Embracing ‘Travel Pono’ in Hawaii

Post-Covid travel may look a little different, giving rise to a new type of traveller – those seeking more meaningful travel experiences where they can give back. Dubbed “regenerative travel,” mindful travel is the new sustainable tourism. It’s the art of being present and immersed in an experience in addition to leaving a positive impact.

Like many places around the world, Hawaii has implemented stringent Covid guidelines for visitors, and while the islands have cautiously welcomed an influx of tourists, they have simultaneously launched an initiative called Malama Hawaii. This voluntourism program encourages travellers to mālama — or “give back” — to Hawaii and leave the islands better than they found them.

You may be familiar with the aloha spirit. The word “aloha” has many meanings — it is used for greetings, describes love or respect, and translates to “presence of breath.” Similarly, the aloha spirit means many things to people. Hawaiians often use the aloha spirit as guidance to be a positive influence in the community. Your intentions impact the lives of others so you don’t just take the aloha spirit, you give it.
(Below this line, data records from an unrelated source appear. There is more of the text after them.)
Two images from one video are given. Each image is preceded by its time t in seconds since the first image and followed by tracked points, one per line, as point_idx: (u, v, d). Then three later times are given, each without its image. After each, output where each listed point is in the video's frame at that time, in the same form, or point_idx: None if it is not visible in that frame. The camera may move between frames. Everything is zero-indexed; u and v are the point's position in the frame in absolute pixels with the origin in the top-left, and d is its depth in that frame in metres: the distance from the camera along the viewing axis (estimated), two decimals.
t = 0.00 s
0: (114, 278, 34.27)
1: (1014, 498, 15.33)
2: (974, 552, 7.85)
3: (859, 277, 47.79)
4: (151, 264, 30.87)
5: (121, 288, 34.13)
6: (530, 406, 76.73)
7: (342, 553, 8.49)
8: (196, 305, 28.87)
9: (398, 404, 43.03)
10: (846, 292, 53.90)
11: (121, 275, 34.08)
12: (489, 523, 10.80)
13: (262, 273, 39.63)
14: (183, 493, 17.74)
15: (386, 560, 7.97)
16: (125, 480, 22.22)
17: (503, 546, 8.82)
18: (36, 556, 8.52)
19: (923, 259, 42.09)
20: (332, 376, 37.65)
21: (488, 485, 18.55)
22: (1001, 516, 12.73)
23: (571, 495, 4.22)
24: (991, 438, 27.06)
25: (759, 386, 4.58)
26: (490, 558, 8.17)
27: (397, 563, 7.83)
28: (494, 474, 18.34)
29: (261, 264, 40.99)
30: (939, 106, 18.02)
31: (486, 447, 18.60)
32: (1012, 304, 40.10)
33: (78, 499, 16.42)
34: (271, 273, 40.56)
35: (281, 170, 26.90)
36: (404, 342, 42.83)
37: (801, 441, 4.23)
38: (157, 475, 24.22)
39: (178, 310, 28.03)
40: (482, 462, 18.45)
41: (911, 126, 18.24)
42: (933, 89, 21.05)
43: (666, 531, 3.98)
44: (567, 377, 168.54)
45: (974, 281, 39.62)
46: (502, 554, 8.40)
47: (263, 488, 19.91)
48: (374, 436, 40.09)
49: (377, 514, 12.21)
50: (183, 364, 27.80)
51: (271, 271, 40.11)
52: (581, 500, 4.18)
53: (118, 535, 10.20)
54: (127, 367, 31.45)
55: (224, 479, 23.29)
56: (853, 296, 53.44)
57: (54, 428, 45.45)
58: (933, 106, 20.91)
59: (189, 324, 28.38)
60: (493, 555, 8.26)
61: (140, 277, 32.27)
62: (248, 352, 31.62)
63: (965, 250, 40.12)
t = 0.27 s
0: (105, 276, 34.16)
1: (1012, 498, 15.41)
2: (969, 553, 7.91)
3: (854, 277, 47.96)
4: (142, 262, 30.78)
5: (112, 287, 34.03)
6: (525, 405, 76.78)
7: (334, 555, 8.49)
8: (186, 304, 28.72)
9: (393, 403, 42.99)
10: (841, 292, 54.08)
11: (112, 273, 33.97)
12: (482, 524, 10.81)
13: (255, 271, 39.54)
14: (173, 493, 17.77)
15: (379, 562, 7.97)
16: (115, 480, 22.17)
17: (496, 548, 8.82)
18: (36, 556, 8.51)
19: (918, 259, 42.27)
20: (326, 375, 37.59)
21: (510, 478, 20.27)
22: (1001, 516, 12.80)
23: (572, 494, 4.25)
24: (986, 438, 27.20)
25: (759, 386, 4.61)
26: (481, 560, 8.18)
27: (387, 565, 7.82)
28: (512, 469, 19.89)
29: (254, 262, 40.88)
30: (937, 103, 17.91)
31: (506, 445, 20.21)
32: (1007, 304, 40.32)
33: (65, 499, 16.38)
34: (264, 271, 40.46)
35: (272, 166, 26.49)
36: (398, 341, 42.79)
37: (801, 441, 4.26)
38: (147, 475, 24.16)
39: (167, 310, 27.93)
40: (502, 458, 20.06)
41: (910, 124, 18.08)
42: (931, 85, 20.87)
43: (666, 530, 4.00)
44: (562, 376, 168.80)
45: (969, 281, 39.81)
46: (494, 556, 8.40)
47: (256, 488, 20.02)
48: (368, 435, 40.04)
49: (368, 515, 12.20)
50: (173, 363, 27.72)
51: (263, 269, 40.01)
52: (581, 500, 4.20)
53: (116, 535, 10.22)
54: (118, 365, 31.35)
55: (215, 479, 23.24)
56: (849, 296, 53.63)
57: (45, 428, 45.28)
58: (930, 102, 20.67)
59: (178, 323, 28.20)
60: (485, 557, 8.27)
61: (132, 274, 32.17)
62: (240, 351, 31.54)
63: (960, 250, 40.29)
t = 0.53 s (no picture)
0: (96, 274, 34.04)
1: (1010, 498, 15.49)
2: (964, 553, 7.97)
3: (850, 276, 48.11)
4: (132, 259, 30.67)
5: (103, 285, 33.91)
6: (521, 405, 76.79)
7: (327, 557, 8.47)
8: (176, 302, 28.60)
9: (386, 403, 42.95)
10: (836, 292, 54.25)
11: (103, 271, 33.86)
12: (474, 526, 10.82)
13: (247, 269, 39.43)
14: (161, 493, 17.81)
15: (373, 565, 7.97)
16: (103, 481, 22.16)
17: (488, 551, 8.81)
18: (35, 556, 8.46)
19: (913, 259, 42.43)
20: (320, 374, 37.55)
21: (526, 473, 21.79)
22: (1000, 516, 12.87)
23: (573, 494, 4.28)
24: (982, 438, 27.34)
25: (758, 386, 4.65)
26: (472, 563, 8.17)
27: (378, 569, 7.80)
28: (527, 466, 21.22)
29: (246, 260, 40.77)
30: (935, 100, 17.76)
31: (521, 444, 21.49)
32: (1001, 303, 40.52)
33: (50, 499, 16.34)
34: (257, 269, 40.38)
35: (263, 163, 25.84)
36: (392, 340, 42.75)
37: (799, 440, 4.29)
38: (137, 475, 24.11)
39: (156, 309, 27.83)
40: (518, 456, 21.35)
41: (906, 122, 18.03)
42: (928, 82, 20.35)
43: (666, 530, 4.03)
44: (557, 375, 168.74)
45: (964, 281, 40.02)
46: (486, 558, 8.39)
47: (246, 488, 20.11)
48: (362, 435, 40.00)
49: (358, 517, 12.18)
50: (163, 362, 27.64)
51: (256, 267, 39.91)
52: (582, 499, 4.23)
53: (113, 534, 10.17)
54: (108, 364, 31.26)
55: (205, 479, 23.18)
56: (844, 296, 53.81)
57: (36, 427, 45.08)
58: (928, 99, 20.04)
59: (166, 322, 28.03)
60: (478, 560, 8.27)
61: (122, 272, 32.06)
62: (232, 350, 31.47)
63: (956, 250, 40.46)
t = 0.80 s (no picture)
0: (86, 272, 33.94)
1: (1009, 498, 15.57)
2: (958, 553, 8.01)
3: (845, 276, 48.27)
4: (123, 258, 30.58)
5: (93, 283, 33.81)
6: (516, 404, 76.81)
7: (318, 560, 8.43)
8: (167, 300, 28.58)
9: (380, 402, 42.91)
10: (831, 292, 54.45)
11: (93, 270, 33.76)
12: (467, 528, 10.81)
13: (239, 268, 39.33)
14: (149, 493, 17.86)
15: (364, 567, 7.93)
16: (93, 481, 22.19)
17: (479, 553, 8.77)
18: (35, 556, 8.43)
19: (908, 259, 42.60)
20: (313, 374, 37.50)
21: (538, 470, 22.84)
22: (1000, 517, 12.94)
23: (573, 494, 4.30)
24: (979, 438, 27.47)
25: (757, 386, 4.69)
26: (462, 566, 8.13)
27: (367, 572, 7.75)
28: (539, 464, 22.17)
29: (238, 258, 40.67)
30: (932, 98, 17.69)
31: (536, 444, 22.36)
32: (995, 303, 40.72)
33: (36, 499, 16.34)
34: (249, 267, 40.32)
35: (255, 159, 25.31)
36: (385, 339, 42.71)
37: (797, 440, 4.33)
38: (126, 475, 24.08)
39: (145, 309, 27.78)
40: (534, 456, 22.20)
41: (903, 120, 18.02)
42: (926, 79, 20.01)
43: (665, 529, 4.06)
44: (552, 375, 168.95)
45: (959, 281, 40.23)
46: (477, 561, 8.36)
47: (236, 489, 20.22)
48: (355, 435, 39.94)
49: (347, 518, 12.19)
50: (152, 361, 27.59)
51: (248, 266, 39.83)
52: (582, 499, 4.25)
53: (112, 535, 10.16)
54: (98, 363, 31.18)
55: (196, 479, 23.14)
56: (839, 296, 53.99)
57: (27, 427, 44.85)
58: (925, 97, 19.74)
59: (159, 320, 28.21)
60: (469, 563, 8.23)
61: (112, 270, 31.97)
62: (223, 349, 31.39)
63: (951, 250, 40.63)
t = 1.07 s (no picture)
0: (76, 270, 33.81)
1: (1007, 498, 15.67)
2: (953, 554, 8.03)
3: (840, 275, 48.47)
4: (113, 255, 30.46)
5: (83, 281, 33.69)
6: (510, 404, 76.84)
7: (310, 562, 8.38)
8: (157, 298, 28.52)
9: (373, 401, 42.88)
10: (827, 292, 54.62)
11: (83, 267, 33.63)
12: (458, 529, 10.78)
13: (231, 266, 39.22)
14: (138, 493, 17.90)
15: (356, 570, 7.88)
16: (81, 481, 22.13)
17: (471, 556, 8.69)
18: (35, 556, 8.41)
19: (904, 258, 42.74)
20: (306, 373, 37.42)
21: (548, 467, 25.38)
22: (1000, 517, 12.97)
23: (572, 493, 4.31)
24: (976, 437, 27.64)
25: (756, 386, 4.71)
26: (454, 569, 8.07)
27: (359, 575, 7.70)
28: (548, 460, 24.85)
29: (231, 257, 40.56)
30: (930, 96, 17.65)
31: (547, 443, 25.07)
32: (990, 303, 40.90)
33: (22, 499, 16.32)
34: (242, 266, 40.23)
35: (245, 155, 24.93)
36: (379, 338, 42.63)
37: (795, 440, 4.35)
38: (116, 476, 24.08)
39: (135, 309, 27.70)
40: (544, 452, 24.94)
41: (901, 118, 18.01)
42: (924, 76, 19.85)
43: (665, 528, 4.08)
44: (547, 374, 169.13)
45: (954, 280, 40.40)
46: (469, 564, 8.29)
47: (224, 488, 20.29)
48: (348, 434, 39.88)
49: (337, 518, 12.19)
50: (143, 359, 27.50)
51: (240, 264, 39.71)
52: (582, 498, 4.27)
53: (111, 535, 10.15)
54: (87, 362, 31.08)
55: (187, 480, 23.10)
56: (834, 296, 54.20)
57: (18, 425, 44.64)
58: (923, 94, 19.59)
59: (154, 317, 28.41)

But are you familiar with ‘Travel Pono’?

What is Travel Pono?

Oahu, Hawaii. Photo Credit: Kate Webster

Mālama sits well with Hawaii’s ‘Travel Pono’ philosophy – which means to explore with care, offering your kokua (help) to preserve Hawaii’s natural resources, cultures and communities. It’s recognizing your responsibility while gaining a deeper connection to Hawaii.

So how can you practice Travel Pono while visiting the island nation of Hawaii? It is easier than you may think. Think of Hawaii like it is your home and treat it like you would your home. Just like you want your hometown community to thrive, you can contribute to the prosperity of the home of Hawaii. Act as a steward of the land and practice sustainability whenever possible. Support local businesses wherever you go and most importantly, respect their rules. Don’t forget to show your appreciation to frontline staff -a “thank you” goes a long way.

How do you mālama in Hawaii?

Malama Experience on Kualoa Ranch. Photo Credit: Kate Webster

While you explore the Islands, take your time to learn about the cultural significance of each location. By gaining a deeper sense of place, you’ll make your trip more meaningful. Consider joining a guided tour with a local expert or visiting a historical site. To really mālama, consider lending a hand during your stay with a volunteer opportunity — many organizations welcome help for the day. You can join a work party planting trees or cleaning the coastline.

When I travelled to Hawaii, I wanted to ensure I left a positive impact. I had read many an article and seen social media posts from local Hawaiians who seem to discourage visitors to the country. They cited overtourism as being a problem and I didn’t want to add to that.

With the Travel Pono concept in mind, I arrived on Oahu ready to mālama. Located on the windward side of Oahu, Kualoa Ranch is a private nature reserve spanning across the Ka’a’awa Valley and Hakipu’u Valley. Well known as a popular TV and movie location where Jurassic Park, Lost and Hawaii Five-0 were filmed, it is also where you can take part in the Malama Experience.

I have found the most rewarding trip is one that gives back, and the gratifying Malama Experience at Kualoa Ranch does just that. It offers the chance to enjoy the stunning natural beauty and vibrant culture that make the Hawaiian Islands truly special while forging a deeply rooted relationship that connects them and you that takes the experience beyond. 

This hand’s on experience teaches the importance of sustainability and the streams as they feed the loʻi, a water taro patch, down through the valleys and into the ocean. When I say hands-on, I mean knees deep in mud. I stepped into the artificial pond where the taro is cultivated and felt the mud ooze between my toes. As I piled old palm fronds onto mounds of mud that had been built up in the pond, Iwi Kurosu, the mālama program lead and Mahiʻai (farmer) at Kualoa Ranch explained how important kalo (the Hawaiian name given to taro) was to the Hawaiian people for sustenance and its cultural tie-in to Kualoa.

Depending on the need, activities for the Malama Experience can vary to include the thatching of traditional Hawaiian hale (grass huts), assisting with cleaning, planting, and harvesting the kalo or mālama of the laʻau lapaʻau (medicinal plants).   

Not only did it feel good to lend a helping hand, but I was doing good at the same time. That relationship between people and place grows stronger every time you mālama.

So next time you travel to Hawaii, or anywhere really, travel with Travel Pono in mind and strive to give back (mālama).

Kate Webster is a world traveller, ocean lover and conservation warrior who is determined to make every moment count for not only herself, but the world around her. An editor and travel journalist, Kate travels the globe in search of vivid imagery and compelling stories that capture the essence of the people and places she visits. She is a passionate conservation advocate, sustainable traveller and always travels with reason and cause.